- **PROBLEM REQUIREMENTS**
Can you retype the passage on India's poverty line from "This translates into" to "the World Bank.", keeping every word and punctuation mark unchanged?

- **EXTRACT**
The government of India uses a method to measure poverty that is different from the World Bank measurement: given that an average adult male has to eat food representing approximately 2000-2500 calories per day in order to sustain the human body, how much would it cost to buy these calories? Those who have an income that is lower than this cost, are considered poor.

Actually, the Indian government uses the thresholds of 2,400 calories a day in rural areas and 2,100 in urban areas. (City dwellers are thought to exert less energy, so they should need to consume less. See here).

This translates into an official poverty line set at 26 rupees (around $0.53) per person per day in rural areas and 32 rupees in urban areas (reflecting the different cost of food in cities). This calorie based measure was developed in the early 1970s. Subsequently, the poverty line has simply been updated using consumer price indices. The official line delivers a current poverty rate of around 30% of the population, as opposed to 33% according to the World Bank.

poverty rate in india 1974-2000

(source, this graph uses the percentage of the population in poverty, or headcount poverty; the measure of poverty used is the one based on calorie intake described above; this information comes from the National Sample Survey (NSS), which tracks consumption by a representative sample of the population – survey data only available for the years in the graph)

- **DATA**
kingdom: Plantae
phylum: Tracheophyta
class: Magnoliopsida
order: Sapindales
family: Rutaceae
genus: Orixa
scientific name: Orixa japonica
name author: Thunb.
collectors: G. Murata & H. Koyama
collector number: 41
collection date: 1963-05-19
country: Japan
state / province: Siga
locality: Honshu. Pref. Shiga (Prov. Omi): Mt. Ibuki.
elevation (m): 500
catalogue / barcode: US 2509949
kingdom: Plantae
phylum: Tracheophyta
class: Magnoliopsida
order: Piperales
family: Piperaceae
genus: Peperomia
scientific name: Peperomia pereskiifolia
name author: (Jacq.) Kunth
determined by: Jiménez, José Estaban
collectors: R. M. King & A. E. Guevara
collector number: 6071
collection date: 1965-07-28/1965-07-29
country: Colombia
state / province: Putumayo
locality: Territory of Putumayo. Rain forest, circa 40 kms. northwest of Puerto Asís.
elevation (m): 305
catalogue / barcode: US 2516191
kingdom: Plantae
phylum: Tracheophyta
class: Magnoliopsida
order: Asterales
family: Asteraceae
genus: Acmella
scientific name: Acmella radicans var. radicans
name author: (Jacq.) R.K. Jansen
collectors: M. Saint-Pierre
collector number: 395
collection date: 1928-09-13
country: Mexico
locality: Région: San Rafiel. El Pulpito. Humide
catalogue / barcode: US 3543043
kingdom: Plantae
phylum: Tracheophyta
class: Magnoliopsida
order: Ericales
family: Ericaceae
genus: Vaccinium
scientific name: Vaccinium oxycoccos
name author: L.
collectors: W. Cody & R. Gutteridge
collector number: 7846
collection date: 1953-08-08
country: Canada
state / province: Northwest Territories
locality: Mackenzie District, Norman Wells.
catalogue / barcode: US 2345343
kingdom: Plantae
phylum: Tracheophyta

- **SOLUTION FOR THIS EXERCISE**
This translates into an official poverty line set at 26 rupees (around $0.53) per person per day in rural areas and 32 rupees in urban areas (reflecting the different cost of food in cities). This calorie based measure was developed in the early 1970s. Subsequently, the poverty line has simply been updated using consumer price indices. The official line delivers a current poverty rate of around 30% of the population, as opposed to 33% according to the World Bank.